## begin Exercise data

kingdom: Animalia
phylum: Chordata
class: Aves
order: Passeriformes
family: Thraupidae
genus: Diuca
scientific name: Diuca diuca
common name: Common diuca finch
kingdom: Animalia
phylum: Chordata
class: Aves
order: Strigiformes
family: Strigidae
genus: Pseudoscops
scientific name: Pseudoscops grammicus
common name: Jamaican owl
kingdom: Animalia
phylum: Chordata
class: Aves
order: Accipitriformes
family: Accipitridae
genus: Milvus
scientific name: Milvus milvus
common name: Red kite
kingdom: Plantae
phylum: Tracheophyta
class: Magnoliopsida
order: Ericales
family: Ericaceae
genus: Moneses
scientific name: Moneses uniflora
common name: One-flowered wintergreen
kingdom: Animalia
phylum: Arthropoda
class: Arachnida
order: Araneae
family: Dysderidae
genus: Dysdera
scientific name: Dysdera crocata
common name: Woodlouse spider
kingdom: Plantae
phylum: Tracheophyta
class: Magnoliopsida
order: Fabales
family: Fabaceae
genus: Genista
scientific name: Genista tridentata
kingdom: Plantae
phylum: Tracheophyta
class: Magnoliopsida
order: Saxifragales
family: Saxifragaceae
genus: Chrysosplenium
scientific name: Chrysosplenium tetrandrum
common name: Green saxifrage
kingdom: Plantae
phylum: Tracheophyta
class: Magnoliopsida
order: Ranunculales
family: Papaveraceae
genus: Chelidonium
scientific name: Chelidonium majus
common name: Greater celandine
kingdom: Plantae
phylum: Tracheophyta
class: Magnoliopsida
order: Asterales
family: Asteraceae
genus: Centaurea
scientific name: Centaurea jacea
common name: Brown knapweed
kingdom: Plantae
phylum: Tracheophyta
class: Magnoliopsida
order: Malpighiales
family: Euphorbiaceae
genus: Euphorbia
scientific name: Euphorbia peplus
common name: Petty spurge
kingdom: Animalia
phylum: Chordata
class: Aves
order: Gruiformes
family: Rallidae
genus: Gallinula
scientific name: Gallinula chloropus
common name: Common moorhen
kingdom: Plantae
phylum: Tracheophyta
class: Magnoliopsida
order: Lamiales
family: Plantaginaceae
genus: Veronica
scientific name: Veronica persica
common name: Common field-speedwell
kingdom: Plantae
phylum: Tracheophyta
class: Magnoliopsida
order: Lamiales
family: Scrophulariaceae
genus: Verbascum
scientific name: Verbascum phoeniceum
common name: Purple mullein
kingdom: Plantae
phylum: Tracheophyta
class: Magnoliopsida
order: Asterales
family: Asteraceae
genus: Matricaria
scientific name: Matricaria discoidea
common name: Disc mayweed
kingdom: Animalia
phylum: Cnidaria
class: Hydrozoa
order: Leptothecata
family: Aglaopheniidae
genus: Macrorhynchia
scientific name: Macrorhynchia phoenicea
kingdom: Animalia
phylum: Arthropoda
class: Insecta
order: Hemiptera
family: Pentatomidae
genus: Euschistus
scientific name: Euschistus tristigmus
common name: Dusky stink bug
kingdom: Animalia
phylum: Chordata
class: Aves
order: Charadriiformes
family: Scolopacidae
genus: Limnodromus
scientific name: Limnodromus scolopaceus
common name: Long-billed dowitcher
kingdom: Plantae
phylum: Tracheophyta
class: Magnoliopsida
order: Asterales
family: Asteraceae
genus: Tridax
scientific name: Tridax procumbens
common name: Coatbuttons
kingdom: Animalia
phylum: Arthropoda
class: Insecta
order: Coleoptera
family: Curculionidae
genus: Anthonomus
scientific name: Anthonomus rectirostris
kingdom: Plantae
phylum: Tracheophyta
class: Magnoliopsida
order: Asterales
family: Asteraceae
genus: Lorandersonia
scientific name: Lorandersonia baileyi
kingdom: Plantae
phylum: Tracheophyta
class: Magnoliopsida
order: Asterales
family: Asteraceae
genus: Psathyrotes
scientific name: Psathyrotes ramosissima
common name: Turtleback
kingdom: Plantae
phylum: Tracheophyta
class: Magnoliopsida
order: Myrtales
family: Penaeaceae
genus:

## end Exercise data

* _Short problem_: Reproduce the records word for word, starting with their first line and continuing through the line that contains "genus: Centaurea", with both of those lines included.

* _Output of the task_:
kingdom: Animalia
phylum: Chordata
class: Aves
order: Passeriformes
family: Thraupidae
genus: Diuca
scientific name: Diuca diuca
common name: Common diuca finch
kingdom: Animalia
phylum: Chordata
class: Aves
order: Strigiformes
family: Strigidae
genus: Pseudoscops
scientific name: Pseudoscops grammicus
common name: Jamaican owl
kingdom: Animalia
phylum: Chordata
class: Aves
order: Accipitriformes
family: Accipitridae
genus: Milvus
scientific name: Milvus milvus
common name: Red kite
kingdom: Plantae
phylum: Tracheophyta
class: Magnoliopsida
order: Ericales
family: Ericaceae
genus: Moneses
scientific name: Moneses uniflora
common name: One-flowered wintergreen
kingdom: Animalia
phylum: Arthropoda
class: Arachnida
order: Araneae
family: Dysderidae
genus: Dysdera
scientific name: Dysdera crocata
common name: Woodlouse spider
kingdom: Plantae
phylum: Tracheophyta
class: Magnoliopsida
order: Fabales
family: Fabaceae
genus: Genista
scientific name: Genista tridentata
kingdom: Plantae
phylum: Tracheophyta
class: Magnoliopsida
order: Saxifragales
family: Saxifragaceae
genus: Chrysosplenium
scientific name: Chrysosplenium tetrandrum
common name: Green saxifrage
kingdom: Plantae
phylum: Tracheophyta
class: Magnoliopsida
order: Ranunculales
family: Papaveraceae
genus: Chelidonium
scientific name: Chelidonium majus
common name: Greater celandine
kingdom: Plantae
phylum: Tracheophyta
class: Magnoliopsida
order: Asterales
family: Asteraceae
genus: Centaurea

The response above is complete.